## Exercise aim
Reproduce the entries exactly, but keep the pictures out of the copy.
*** The data ***
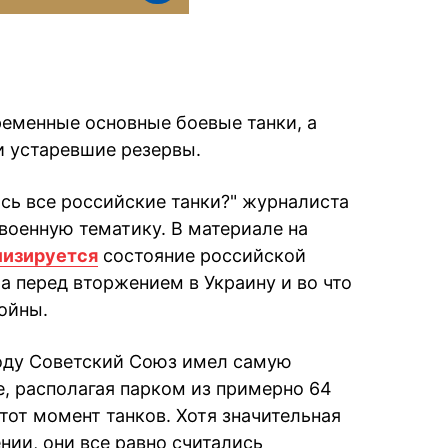
ременные основные боевые танки, а
и устаревшие резервы.
ись все российские танки?" журналиста
военную тематику. В материале на
лизируется
состояние российской
а перед вторжением в Украину и во что
ойны.
году Советский Союз имел самую
, располагая парком из примерно 64
тот момент танков. Хотя значительная
ении, они все равно считались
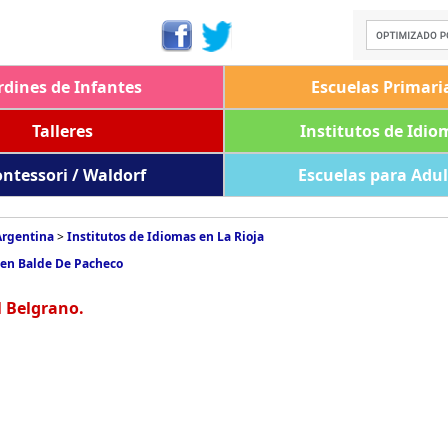
rdines de Infantes
Escuelas Primari
Talleres
Institutos de Idio
ntessori / Waldorf
Escuelas para Adu
Argentina
>
Institutos de Idiomas en La Rioja
 en Balde De Pacheco
l Belgrano.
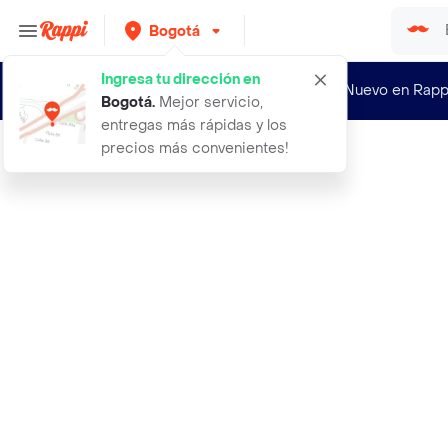
Bogotá
Ingresa tu dirección en
¿Nuevo en Rapp
Bogotá
.
Mejor servicio,
entregas más rápidas y los
precios más convenientes!
Rappi
femituits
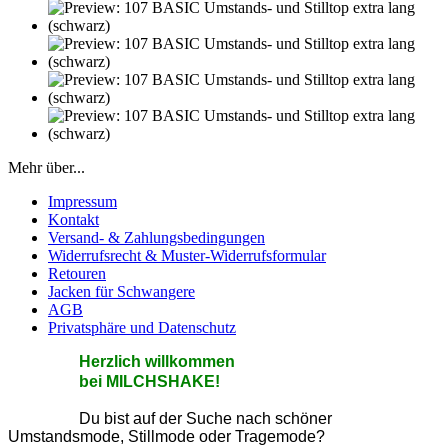
Mehr über...
Impressum
Kontakt
Versand- & Zahlungsbedingungen
Widerrufsrecht & Muster-Widerrufsformular
Retouren
Jacken für Schwangere
AGB
Privatsphäre und Datenschutz
He
rzlic
h willkommen
bei MILCHSHAKE!
Du bist auf der Suche nach schöner
Umstandsmode, Stillmode oder Tragemode?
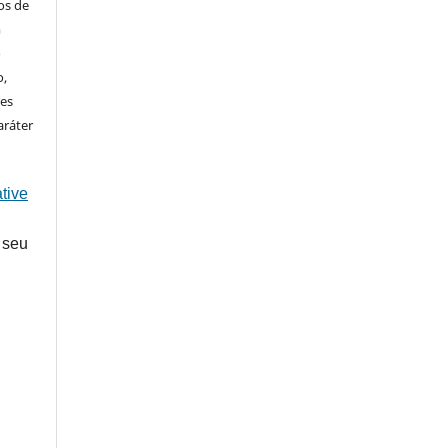
os de
m
o
o,
ões
aráter
tive
 seu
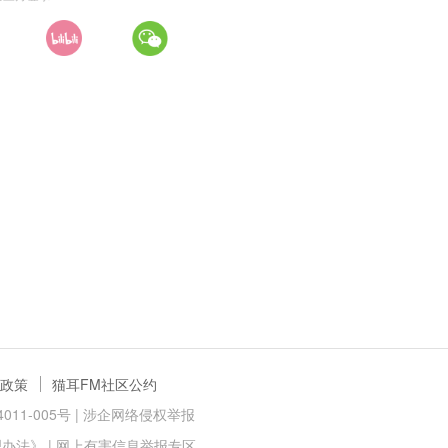
政策
猫耳FM社区公约
11-005号 |
涉企网络侵权举报
理办法》
|
网上有害信息举报专区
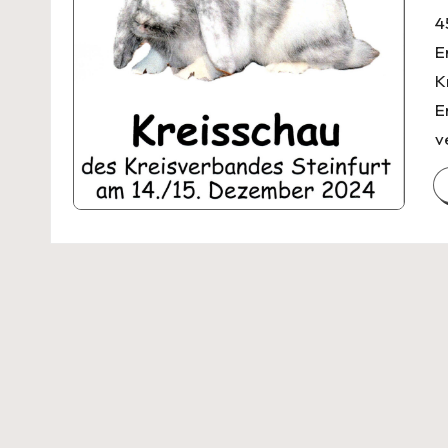
4
E
K
E
v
***
## Answer area
ременные основные боевые танки, а
и устаревшие резервы.
ись все российские танки?" журналиста
военную тематику. В материале на
лизируется
состояние российской
а перед вторжением в Украину и во что
ойны.
году Советский Союз имел самую
, располагая парком из примерно 64
тот момент танков. Хотя значительная
ении, они все равно считались
rdines de Infantes
Escuelas Primari
Talleres
Institutos de Idio
ntessori / Waldorf
Escuelas para Adu
Argentina
>
Institutos de Idiomas en La Rioja
 en Balde De Pacheco
l Belgrano.
Bogotá
Ingresa tu dirección en
¿Nuevo en Rapp
Bogotá
.
Mejor servicio,
entregas más rápidas y los
precios más convenientes!
Rappi
femituits
Mehr über...
Impressum
Kontakt
Versand- & Zahlungsbedingungen
Widerrufsrecht & Muster-Widerrufsformular
Retouren
Jacken für Schwangere
AGB
Privatsphäre und Datenschutz
He
rzlic
h willkommen
bei MILCHSHAKE!
Du bist auf der Suche nach schöner
Umstandsmode, Stillmode oder Tragemode?
os de
m
o
o,
ões
aráter
tive
 seu
政策
猫耳FM社区公约
11-005号 |
涉企网络侵权举报
理办法》
|
网上有害信息举报专区
4
E
K
E
v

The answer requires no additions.